Weighing against granting a significant payout was the mother's "deliberate" wish to write him out of her will, and the financial needs of the older brother in caring for an autistic child. The $75,000 was "commensurate with his limited relationship with the deceased".
Inviting submissions about costs, Justice Lindsay expressed "disquiet" about the size of the legal bills racked up by the plaintiff and his brother of $160,000 and $140,000 respectively, noting they were "disproportionate to the outcome of the proceedings".
"Had the plaintiff had a consistent, supportive and loving relationship with his parents - more particularly, his mother - throughout his life he would have a greater claim to his mother's bounty than he now has," Justice Lindsay said.
'WHAT IS THE POINT OF DOING A WILL?'
Shine Lawyers wills and estates expert Tracey Ryan said challenging wills was "messy", but the legislation was "quite strict". "You have to show you haven't had 'adequate maintenance support and provision for the advancement in life of a person'," she said.
Ms Ryan said there was a common misconception that contesting wills - which only happens in around 10 per cent of cases - was unfair.
"Fair is such a subjective concept," she said. "The starting point is your mother or father, whoever it may be will make a will, it is then for a court to decide whether that was appropriate in all the circumstances. Every case will be different because family structures are different."
The general legal principle is that people should provide for their families.

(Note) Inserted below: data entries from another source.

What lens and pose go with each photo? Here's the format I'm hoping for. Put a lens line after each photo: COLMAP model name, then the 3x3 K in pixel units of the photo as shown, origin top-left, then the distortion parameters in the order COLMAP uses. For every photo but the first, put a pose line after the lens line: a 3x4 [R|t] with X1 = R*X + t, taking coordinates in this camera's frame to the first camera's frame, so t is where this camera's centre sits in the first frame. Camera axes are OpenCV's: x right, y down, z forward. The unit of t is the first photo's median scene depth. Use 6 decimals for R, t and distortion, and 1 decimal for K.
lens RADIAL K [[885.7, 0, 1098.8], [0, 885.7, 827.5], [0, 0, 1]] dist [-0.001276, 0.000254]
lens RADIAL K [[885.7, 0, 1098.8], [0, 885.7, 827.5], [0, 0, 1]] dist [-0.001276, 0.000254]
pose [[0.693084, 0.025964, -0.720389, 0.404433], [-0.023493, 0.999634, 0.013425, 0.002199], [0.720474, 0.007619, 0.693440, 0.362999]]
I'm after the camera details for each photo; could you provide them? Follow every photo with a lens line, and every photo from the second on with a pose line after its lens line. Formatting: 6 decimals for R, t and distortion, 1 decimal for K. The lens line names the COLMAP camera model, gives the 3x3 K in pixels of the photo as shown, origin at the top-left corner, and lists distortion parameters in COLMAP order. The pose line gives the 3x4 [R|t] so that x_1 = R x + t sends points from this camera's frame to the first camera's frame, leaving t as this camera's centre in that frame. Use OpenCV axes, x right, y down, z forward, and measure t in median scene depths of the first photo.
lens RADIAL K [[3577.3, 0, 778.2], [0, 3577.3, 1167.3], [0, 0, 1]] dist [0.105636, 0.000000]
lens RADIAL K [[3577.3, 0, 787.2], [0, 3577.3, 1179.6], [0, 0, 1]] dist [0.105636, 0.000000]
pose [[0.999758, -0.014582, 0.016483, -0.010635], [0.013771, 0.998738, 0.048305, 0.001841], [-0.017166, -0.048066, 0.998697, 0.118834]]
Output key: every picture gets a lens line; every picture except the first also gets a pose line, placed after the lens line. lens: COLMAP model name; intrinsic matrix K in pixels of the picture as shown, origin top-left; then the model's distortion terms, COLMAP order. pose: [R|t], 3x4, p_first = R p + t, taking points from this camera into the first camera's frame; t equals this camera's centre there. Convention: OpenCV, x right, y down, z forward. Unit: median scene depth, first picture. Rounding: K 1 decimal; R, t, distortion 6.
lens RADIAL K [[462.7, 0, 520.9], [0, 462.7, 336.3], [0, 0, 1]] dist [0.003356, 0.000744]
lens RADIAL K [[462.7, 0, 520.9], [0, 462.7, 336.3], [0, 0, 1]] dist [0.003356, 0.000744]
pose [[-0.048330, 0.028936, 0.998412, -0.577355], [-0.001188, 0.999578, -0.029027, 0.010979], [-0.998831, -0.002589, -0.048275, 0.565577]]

"People come to me sometimes and say, 'What is the point of doing a will if someone can challenge it later on?' But without a will you have no say," she said. "It's the first starting point."
She argued the legislation was written to protect both sides when "things that have happened aren't right".
"On occasion a client will come in and say, 'I want to change my will. Johnny didn't visit me last week.' People can be written out of a will over one small incident," she said.
"What we always say is make your will, provide us with any evidence as to why you aren't making provisions for someone. Often you'll have a clause as to why, or a separate affidavit - because unfortunately the deceased can't speak for themselves after they're gone."